I lay there, enjoying the quiet, and looking down at my two sweet boys who both needed me. I tried not to worry about the day, or how much more sleep I would get before getting pulled out of my slumber. Instead, I just breathed it in and enjoyed it. Liam, so little and so precious, full of trust. Tyler, still little, still needy, full of curiosity and a sense of independence with ideas all his own. Motherhood.
This week, in particular, I really tried hard to stay in the moment with them both. Liam was teething all week and often just wanted to be held. Snuggled. Reassured. He was sensitive and sweet all at the same time. He was probably unsure of what exactly was causing him discomfort, but aggrivated enough by it to lunge towards just about any object that appealed to his sense to chew on it.
Tyler, desperate to share his adventures, to make up stories, to make up games. Curious to know what every. single. word that he doesn't know means, exactly. Yet vulnerable and quietly craving extra attention in the form of hugs, reassurance, appreciation. Yes baby, you are special and loved so very much.
I can't put into words how sweet it is to see them interact together. They just love each other.
Then, as I'm getting dinner ready, Tyler comes rushing over to me, in tears. He was watching a show and had heard a "scary" noise from the house. I assured him he was okay and that there were no monsters at 4:30 in the afternoon, or ever. He was anxious, but better.

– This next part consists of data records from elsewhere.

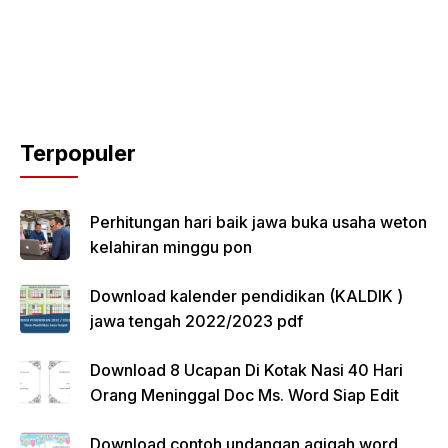
Terpopuler
Perhitungan hari baik jawa buka usaha weton
kelahiran minggu pon
Download kalender pendidikan (KALDIK )
jawa tengah 2022/2023 pdf
Download 8 Ucapan Di Kotak Nasi 40 Hari
Orang Meninggal Doc Ms. Word Siap Edit
Download contoh undangan aqiqah word,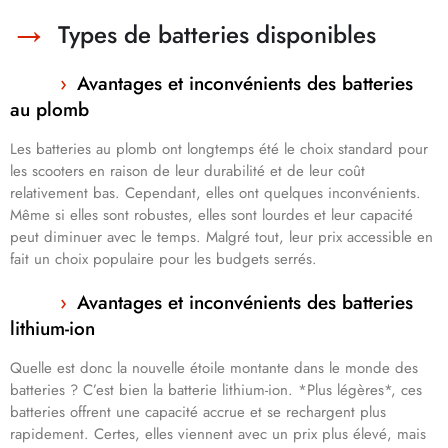
Types de batteries disponibles
Avantages et inconvénients des batteries
au plomb
Les batteries au plomb ont longtemps été le choix standard pour
les scooters en raison de leur durabilité et de leur coût
relativement bas. Cependant, elles ont quelques inconvénients.
Même si elles sont robustes, elles sont lourdes et leur capacité
peut diminuer avec le temps. Malgré tout, leur prix accessible en
fait un choix populaire pour les budgets serrés.
Avantages et inconvénients des batteries
lithium-ion
Quelle est donc la nouvelle étoile montante dans le monde des
batteries ? C’est bien la batterie lithium-ion. *Plus légères*, ces
batteries offrent une capacité accrue et se rechargent plus
rapidement. Certes, elles viennent avec un prix plus élevé, mais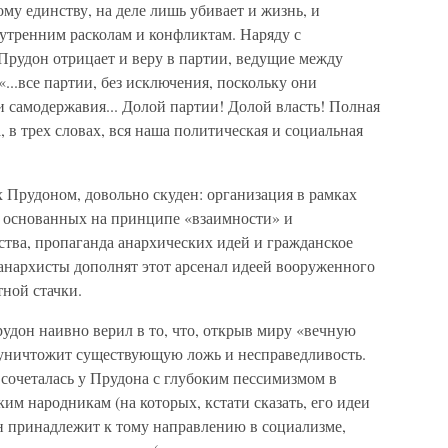
му единству, на деле лишь убивает и жизнь, и
нутренним расколам и конфликтам. Наряду с
Прудон отрицает и веру в партии, ведущие между
«...все партии, без исключения, поскольку они
и самодержавия... Долой партии! Долой власть! Полная
 в трех словах, вся наша политическая и социальная
 Прудоном, довольно скуден: организация в рамках
 основанных на принципе «взаимности» и
тва, пропаганда анархических идей и гражданское
анархисты дополнят этот арсенал идеей вооруженного
тной стачки.
дон наивно верил в то, что, открыв миру «вечную
 уничтожит существующую ложь и несправедливость.
 сочеталась у Прудона с глубоким пессимизмом в
им народникам (на которых, кстати сказать, его идеи
он принадлежит к тому направлению в социализме,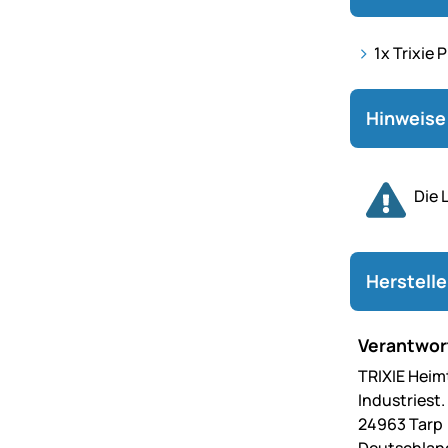
1x Trixie
Hinweise 
Die 
Herstell
Verantwort
TRIXIE Heim
Industriest.
24963 Tarp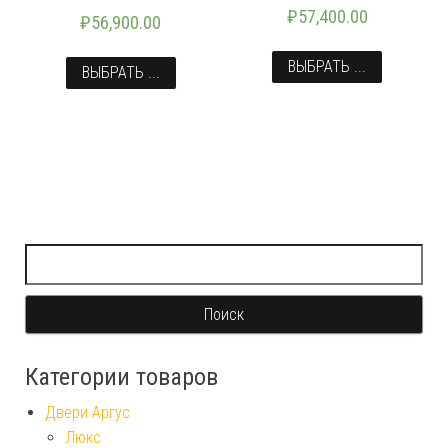
₽
57,400.00
₽
56,900.00
ВЫБРАТЬ ...
ВЫБРАТЬ ...
Найти:
Категории товаров
Двери Аргус
Люкс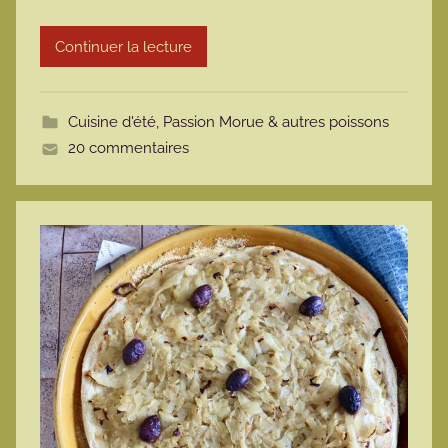
r
Continuer la lecture
m
o
t
Cuisine d'été
,
Passion Morue & autres poissons
t
20 commentaires
e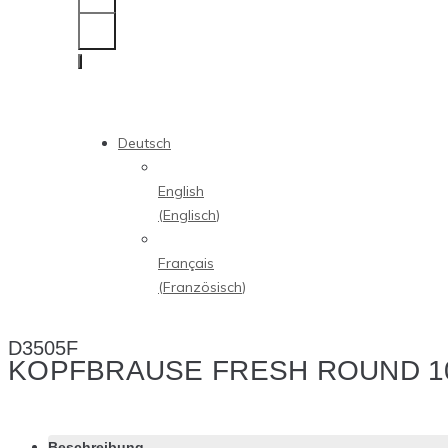
Deutsch
English
(
Englisch
)
Français
(
Französisch
)
D3505F
KOPFBRAUSE FRESH ROUND 1
Beschreibung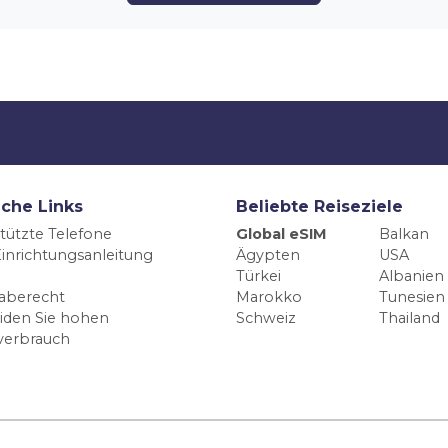
iche Links
Beliebte Reiseziele
tützte Telefone
Global eSIM
Balkan
inrichtungsanleitung
Ägypten
USA
Türkei
Albanien
aberecht
Marokko
Tunesien
iden Sie hohen
Schweiz
Thailand
verbrauch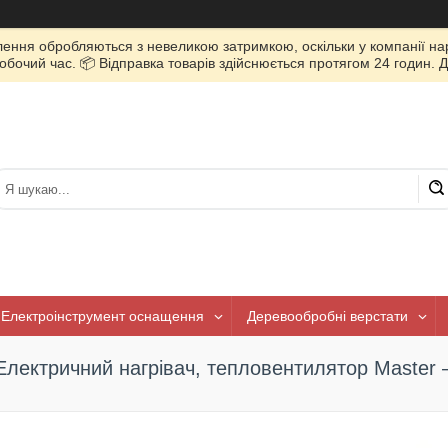
лення обробляються з невеликою затримкою, оскільки у компанії нар
очий час. 📦 Відправка товарів здійснюється протягом 24 годин. Д
Електроінструмент оснащення
Деревообробні верстати
Електричний нагрівач, тепловентилятор Master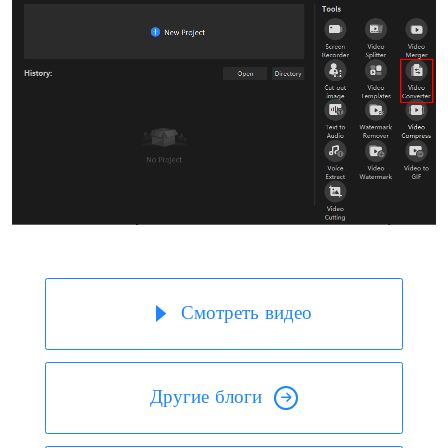
Смотреть видео
Другие блоги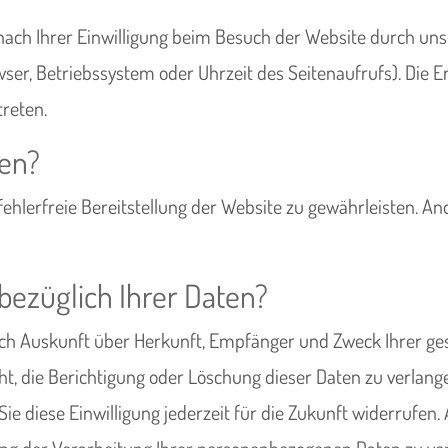
ch Ihrer Einwilligung beim Besuch der Website durch unse
wser, Betriebssystem oder Uhrzeit des Seitenaufrufs). Die E
treten.
ten?
 fehlerfreie Bereitstellung der Website zu gewährleisten. A
bezüglich Ihrer Daten?
tlich Auskunft über Herkunft, Empfänger und Zweck Ihrer 
t, die Berichtigung oder Löschung dieser Daten zu verlange
Sie diese Einwilligung jederzeit für die Zukunft widerrufe
 der Verarbeitung Ihrer personenbezogenen Daten zu verl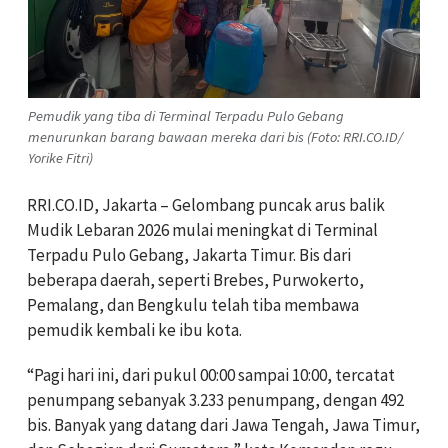
Pemudik yang tiba di Terminal Terpadu Pulo Gebang
menurunkan barang bawaan mereka dari bis (Foto: RRI.CO.ID/
Yorike Fitri)
RRI.CO.ID, Jakarta – Gelombang puncak arus balik
Mudik Lebaran 2026 mulai meningkat di Terminal
Terpadu Pulo Gebang, Jakarta Timur. Bis dari
beberapa daerah, seperti Brebes, Purwokerto,
Pemalang, dan Bengkulu telah tiba
membawa
pemudik kembali ke ibu kota.
“Pagi hari ini, dari pukul 00:00 sampai 10:00, tercatat
penumpang sebanyak 3.233 penumpang, dengan 492
bis. Banyak yang datang dari Jawa Tengah, Jawa Timur,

I can't put into words what I am feeling because the way I feel has a lot to do with things that I am not at liberty to discuss. This evening, I struggled with "Am I enough?" In a world where it's easy to get sucked into hearing the many ways we don't add up, I am reminded that they are right. I am imperfect, flawed, and in need of improvement. I get hurt feelings, I feel frustration, and sometimes I cook dinner that doesn't exactly taste like the photo looked. But, God knew that. He sees my heart and he knows my thoughts... yet he loves me just as I am.
I am reminded that sometimes I am like a teething baby. I feel the hurt, but I can't always pinpoint all the answers. I want to find a solution, but all I can do is wait it out. But, one day the tooth will emerge and it will be a relief.
Like my 4 year old, even when I am independent or scared, I always need God. As long as HE is reassuring me, giving me security, I know everything will work out to be fine. He will direct my path.